A truce between Yemeni forces loyal to embattled President Ali Abdullah Saleh and opposition tribesmen will come into effect on Sunday.

Tribal mediators said on Saturday that supporters of Sheikh Sadeq al-Ahmar, the leader of the powerful Hashid tribal federation, have agreed to leave public buildings in the capital’s al-Hasaba neighborhood, Xinhua reported.

The edifices were occupied by the armed tribesmen during the conflicts to the mediators, who would later hand them over to the government.
The agreement also calls for an end to all forms of armed presence in the district, and requires Saleh loyalists not to attack Ahmar’s residence again.

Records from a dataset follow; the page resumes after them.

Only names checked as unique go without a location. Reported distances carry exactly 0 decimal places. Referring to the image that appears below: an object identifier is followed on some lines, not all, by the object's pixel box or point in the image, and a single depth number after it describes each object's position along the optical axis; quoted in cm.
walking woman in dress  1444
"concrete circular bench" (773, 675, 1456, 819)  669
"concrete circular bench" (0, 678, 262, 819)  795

Despite the deal, sporadic gunfire could still be heard in the area late on Saturday, witnesses said.

Scores of tribesmen and regime forces have been killed in clashes that erupted on Monday, following Saleh’s refusal to sign a power transition deal brokered by the [Persian] Gulf Cooperation Council.

Under the deal, Saleh would stand down within 30 days in return for amnesty for him and his allies.

Meanwhile, a senior tribal official has expressed doubts over Saleh’s sincerity about keeping his promises, accusing regime forces of the overnight firing of shells that landed near Ahmar’s residence.

Ahmar – a former supporter of Saleh- joined the opposition in March.

Ahmar has accused Saleh, who also comes from the Hashid tribe, of trying to spark a “civil war” in an attempt to remain in power.